Segment Open
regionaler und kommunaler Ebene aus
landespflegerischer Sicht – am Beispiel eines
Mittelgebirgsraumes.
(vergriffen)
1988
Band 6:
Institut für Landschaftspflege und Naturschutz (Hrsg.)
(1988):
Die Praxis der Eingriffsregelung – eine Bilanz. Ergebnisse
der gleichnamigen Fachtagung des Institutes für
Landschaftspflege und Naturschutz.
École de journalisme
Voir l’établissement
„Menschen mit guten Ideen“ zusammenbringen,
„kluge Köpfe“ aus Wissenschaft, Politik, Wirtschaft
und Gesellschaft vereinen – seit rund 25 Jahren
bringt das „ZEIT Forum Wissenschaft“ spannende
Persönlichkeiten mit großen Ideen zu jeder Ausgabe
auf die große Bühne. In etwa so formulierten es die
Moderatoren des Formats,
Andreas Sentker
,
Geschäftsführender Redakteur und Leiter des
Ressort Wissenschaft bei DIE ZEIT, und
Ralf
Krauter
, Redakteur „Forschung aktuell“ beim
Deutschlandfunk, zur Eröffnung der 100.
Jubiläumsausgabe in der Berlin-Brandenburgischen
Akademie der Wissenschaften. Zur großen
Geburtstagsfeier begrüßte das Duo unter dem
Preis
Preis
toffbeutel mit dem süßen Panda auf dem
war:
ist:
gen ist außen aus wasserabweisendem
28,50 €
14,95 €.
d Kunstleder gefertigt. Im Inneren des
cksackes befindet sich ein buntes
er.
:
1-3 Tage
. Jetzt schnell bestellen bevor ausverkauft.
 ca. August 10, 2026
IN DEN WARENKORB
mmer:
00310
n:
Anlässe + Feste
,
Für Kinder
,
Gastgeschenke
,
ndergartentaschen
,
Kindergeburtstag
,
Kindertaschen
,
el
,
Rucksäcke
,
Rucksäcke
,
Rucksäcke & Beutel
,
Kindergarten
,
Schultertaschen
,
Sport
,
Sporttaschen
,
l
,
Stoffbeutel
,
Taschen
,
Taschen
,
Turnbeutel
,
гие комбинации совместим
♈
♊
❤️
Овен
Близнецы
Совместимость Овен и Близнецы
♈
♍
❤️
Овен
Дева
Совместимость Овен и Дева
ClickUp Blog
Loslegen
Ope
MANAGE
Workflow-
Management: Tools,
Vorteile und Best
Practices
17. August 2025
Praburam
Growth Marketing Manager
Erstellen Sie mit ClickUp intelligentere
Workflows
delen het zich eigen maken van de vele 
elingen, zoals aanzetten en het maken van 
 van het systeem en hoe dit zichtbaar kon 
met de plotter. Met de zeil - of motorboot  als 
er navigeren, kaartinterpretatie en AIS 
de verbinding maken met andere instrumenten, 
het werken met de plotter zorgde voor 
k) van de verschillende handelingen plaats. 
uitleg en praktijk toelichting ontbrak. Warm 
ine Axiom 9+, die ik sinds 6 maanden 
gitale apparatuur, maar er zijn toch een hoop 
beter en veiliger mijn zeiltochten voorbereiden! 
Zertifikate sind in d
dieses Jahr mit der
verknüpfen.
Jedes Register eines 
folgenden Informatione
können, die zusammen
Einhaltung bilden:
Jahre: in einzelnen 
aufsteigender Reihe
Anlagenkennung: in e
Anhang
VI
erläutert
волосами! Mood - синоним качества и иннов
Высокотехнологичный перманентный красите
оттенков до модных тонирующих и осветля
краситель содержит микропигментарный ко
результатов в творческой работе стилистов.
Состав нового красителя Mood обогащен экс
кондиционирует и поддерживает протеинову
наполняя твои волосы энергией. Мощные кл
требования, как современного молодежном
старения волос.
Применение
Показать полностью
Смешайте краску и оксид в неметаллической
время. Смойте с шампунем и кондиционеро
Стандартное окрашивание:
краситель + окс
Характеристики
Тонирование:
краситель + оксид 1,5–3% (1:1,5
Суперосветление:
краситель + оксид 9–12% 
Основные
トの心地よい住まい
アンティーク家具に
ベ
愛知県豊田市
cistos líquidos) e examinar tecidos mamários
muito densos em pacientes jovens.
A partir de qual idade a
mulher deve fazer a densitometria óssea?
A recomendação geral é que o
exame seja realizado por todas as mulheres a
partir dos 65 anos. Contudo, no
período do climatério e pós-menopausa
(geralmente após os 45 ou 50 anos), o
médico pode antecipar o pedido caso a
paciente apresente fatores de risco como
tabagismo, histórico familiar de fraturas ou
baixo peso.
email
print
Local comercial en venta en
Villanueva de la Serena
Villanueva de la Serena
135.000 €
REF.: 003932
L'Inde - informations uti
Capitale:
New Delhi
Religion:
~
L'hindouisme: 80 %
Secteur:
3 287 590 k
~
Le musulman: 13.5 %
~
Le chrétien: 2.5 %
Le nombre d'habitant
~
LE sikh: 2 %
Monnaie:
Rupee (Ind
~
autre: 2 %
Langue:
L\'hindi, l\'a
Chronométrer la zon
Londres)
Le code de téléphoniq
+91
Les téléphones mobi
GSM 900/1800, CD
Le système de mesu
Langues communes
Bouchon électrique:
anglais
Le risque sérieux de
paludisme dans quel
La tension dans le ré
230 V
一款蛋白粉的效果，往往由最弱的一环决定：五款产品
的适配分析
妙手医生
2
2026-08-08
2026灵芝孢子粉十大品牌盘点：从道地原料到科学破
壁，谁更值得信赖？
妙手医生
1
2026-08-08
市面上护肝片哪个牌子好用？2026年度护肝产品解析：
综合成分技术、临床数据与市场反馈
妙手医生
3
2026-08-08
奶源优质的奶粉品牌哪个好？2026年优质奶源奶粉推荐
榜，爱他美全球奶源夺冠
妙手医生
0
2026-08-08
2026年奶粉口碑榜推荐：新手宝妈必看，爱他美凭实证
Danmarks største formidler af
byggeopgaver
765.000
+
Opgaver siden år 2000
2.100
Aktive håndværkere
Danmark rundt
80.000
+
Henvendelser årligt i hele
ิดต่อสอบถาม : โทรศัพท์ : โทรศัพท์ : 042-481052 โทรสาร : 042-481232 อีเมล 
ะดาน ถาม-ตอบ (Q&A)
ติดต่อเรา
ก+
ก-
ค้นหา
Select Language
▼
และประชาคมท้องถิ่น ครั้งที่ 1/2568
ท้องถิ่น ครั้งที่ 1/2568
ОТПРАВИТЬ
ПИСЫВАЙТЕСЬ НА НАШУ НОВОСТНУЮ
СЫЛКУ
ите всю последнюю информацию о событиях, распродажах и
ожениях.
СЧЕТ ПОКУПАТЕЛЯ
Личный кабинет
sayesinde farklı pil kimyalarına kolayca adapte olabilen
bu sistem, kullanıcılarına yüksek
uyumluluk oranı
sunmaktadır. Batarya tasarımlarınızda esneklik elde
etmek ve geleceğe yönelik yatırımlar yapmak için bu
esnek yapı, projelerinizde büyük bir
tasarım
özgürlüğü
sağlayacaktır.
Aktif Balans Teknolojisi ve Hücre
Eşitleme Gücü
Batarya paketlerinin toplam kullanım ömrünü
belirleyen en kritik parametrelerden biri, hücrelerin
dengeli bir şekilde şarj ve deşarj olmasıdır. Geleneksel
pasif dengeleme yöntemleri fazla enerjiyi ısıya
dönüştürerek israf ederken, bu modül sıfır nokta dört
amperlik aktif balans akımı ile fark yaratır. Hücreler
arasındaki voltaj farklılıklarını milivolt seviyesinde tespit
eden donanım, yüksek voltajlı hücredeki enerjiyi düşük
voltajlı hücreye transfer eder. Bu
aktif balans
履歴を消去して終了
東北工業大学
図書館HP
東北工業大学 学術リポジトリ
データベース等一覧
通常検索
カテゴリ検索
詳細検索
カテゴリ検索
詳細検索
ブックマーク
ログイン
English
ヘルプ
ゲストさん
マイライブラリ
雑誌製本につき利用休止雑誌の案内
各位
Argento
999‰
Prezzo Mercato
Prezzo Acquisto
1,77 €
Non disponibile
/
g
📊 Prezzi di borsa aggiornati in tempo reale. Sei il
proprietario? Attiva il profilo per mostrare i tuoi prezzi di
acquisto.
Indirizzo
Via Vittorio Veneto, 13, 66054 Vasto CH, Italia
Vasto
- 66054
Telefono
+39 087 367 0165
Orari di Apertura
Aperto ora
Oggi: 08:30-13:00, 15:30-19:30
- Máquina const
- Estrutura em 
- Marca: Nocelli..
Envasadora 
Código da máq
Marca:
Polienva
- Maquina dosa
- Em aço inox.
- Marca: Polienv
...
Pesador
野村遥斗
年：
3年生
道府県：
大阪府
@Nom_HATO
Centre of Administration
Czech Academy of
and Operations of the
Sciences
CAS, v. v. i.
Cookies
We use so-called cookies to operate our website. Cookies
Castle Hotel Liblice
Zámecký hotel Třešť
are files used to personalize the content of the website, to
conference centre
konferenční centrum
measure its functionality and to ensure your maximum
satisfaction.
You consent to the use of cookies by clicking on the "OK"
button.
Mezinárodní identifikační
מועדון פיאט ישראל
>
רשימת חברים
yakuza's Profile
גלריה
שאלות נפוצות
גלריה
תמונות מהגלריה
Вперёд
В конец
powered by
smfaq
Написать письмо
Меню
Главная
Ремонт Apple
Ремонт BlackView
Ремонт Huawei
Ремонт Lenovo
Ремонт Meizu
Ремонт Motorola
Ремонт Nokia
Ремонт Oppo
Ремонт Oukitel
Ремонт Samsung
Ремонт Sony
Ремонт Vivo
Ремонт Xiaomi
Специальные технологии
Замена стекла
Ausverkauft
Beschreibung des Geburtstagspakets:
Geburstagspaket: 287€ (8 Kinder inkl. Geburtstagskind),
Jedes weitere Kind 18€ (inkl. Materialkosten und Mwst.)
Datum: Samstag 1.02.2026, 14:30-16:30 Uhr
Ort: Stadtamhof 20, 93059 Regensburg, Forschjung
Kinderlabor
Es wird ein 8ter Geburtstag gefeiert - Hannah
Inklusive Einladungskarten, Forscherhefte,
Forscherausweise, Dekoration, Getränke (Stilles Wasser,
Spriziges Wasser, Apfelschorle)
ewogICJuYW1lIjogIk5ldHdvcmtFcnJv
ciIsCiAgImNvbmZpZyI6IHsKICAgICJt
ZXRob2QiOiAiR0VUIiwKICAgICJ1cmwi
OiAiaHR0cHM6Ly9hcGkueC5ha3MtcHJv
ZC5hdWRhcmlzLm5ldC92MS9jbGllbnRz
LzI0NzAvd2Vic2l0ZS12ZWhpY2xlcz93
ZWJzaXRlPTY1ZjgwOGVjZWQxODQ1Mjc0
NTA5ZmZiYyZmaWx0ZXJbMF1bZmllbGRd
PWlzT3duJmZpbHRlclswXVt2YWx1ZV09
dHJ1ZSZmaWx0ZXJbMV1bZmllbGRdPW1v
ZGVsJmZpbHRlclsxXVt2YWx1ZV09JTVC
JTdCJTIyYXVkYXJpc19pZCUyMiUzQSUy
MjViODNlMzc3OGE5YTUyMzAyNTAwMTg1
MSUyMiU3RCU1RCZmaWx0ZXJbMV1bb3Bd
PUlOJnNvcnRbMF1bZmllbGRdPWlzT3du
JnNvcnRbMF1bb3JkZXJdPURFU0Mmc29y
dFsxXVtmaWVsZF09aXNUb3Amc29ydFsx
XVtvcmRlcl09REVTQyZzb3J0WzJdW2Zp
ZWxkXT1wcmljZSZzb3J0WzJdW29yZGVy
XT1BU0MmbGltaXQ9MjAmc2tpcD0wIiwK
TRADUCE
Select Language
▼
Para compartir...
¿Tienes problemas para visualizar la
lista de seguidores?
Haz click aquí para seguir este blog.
Segment Closed
What needs to be done
Can you rewrite the listing from its first line through the line containing "Jubiläumsausgabe in der", changing "Ideen" to "Gedanken" and leaving everything else as it is?

Exercise response
regionaler und kommunaler Ebene aus
landespflegerischer Sicht – am Beispiel eines
Mittelgebirgsraumes.
(vergriffen)
1988
Band 6:
Institut für Landschaftspflege und Naturschutz (Hrsg.)
(1988):
Die Praxis der Eingriffsregelung – eine Bilanz. Ergebnisse
der gleichnamigen Fachtagung des Institutes für
Landschaftspflege und Naturschutz.
École de journalisme
Voir l’établissement
„Menschen mit guten Gedanken“ zusammenbringen,
„kluge Köpfe“ aus Wissenschaft, Politik, Wirtschaft
und Gesellschaft vereinen – seit rund 25 Jahren
bringt das „ZEIT Forum Wissenschaft“ spannende
Persönlichkeiten mit großen Gedanken zu jeder Ausgabe
auf die große Bühne. In etwa so formulierten es die
Moderatoren des Formats,
Andreas Sentker
,
Geschäftsführender Redakteur und Leiter des
Ressort Wissenschaft bei DIE ZEIT, und
Ralf
Krauter
, Redakteur „Forschung aktuell“ beim
Deutschlandfunk, zur Eröffnung der 100.
Jubiläumsausgabe in der Berlin-Brandenburgischen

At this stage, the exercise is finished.